Le transport de marchandise donne l’exemple

Une fois n’est pas coutume. Au port de Casablanca, il était plutôt question ce mardi 2 février de transport de marchandises par voie terrestre que de transport maritime. Ce jour-là, le ministre de l’Equipement et des transports est venu remettre 40 nouvelles remorques à d’heureux transporteurs pour compte d’autrui ayant adhéré à l’opération «prime à la casse». Laquelle a été lancée depuis 2008 et n’a pu connaître son premier aboutissement que maintenant. Cette action entre dans le cadre d’un programme de renouvellement du parc de transport routier par l’encouragement de l’envoi à la casse des véhicules ayant 15 ans d’âge au moins. Pour la mise en œuvre de ce programme, le ministère de l’Equipement et des transports, donc l’Etat, a réservé une enveloppe de 510 millions de DH couvrant la période 2008-2010 à laquelle le Fonds d’accompagnement des réformes des transports routiers (FART) contribue à hauteur de 50 millions de DH par an. Dans un premier temps, les transporteurs de marchandises se sont surtout intéressés au renouvellement de leurs remorques, tant les mesures incitatives sont alléchantes. Le renouvellement des tracteurs attendra. A noter que les nouvelles remorques qui viennent d’être remises aux premiers bénéficiaires sont équipées de mécanismes (twist locks) qui permettent de fixer les conteneurs pour empêcher leur détachement et leur chute sur la voie publique. Cette mesure, a précisé le ministre, permettra de mettre à niveau le parc dédié au transport de conteneurs et de renforcer la sécurité sur la voie publique.

En ce qui concerne les remorques anciennes, celles-ci sont retirées de la circulation par le ministère et mises à la casse par un démolisseur spécialisé.

Le secteur du transport de marchandises pour le compte d’autrui se caractérise notamment par la vétusté des véhicules de transport de marchandises (âge moyen de l’ordre de 14 ans alors qu’il est de l’ordre de 8 ans au niveau international), indique un communiqué du ministère de l’Equipement et des transports. Selon la même source, cette situation constitue une contrainte réelle à la modernisation du secteur ainsi qu’à la sécurité routière et à la protection de l’environnement.

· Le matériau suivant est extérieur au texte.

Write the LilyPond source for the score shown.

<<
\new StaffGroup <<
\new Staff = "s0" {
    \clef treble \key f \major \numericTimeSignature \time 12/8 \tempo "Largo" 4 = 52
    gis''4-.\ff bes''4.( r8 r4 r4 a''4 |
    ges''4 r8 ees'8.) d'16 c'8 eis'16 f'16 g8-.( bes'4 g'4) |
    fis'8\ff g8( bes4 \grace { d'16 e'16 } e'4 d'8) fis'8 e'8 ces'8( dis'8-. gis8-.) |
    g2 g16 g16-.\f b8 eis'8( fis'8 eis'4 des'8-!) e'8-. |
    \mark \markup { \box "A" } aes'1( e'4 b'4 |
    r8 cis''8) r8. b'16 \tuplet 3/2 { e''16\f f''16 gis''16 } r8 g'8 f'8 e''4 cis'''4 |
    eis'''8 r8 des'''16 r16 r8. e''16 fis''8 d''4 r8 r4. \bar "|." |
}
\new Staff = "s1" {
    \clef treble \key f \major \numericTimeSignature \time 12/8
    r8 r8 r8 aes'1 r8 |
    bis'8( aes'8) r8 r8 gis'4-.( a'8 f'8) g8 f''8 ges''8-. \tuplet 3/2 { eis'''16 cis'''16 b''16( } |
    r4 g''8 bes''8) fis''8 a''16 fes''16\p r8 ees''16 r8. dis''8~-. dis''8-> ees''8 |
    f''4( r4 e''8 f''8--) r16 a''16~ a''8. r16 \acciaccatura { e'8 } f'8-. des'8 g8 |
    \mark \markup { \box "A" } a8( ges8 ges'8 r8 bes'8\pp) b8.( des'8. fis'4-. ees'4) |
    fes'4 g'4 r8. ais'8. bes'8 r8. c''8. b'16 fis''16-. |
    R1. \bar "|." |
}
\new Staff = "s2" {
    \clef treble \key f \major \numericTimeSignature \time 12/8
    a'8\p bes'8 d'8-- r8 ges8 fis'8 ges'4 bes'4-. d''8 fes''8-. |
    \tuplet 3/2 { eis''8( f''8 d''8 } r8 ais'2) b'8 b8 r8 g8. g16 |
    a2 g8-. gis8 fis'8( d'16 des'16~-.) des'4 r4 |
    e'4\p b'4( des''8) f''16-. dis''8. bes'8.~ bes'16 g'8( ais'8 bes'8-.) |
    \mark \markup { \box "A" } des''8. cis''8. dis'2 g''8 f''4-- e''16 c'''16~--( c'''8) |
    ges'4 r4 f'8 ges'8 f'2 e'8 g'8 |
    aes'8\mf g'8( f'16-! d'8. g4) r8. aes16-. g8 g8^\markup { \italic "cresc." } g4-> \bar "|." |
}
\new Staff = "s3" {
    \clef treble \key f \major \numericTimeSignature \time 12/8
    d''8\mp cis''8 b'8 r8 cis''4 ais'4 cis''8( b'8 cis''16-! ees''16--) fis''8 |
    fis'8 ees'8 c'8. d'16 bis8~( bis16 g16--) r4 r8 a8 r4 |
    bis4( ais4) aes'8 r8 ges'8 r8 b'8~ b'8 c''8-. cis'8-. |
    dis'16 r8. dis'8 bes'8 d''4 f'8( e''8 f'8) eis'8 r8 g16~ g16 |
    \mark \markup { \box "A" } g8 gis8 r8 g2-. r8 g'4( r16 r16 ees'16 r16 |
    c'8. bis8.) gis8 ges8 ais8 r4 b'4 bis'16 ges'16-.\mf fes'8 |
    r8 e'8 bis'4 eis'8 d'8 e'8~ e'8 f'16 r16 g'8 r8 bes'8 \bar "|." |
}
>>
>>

La prime à la casse est une partie de la solution. Elle devra faire des émules dans le marché des voitures.

Transporteurs heureux

Les transporteurs de marchandises pour compte d’autrui qui ont pu bénéficier de la première opération de renouvellement des remorques sont aux anges. «C’est une opération inespérée», clament-ils à l’unisson. Abdelmalek Radi, président de la Fédération des transporteurs travaillant dans les ports du Maroc, le confirme : «cette action louable va contribuer à coup sûr à améliorer les conditions de transport de marchandises». Et d’ajouter : «c’est aussi un moyen efficace pour la modernisation d’une partie du parc roulant vétuste dans le pays». Radi appelle de ses vœux l’élargissement de cette opération pour le renouvellement du parc des tracteurs. Pour ce faire, il exhorte les responsables concernés à accepter que les transporteurs de marchandises pour le compte d’autrui puissent recevoir une aide financière suffisante afin de pouvoir renouveler leurs véhicules. Il souhaite à ce propos que la possibilité leur soit donnée de pouvoir renouveler, par exemple, deux tracteurs vétustes par un flambant neuf. Il invite aussi l’Etat à recourir à l’incitation fiscale pour encourager les professionnels à adhérer à l’opération de prime à la casse concernant les tracteurs. Cet appel sera-t-il entendu ? L’avenir le dira.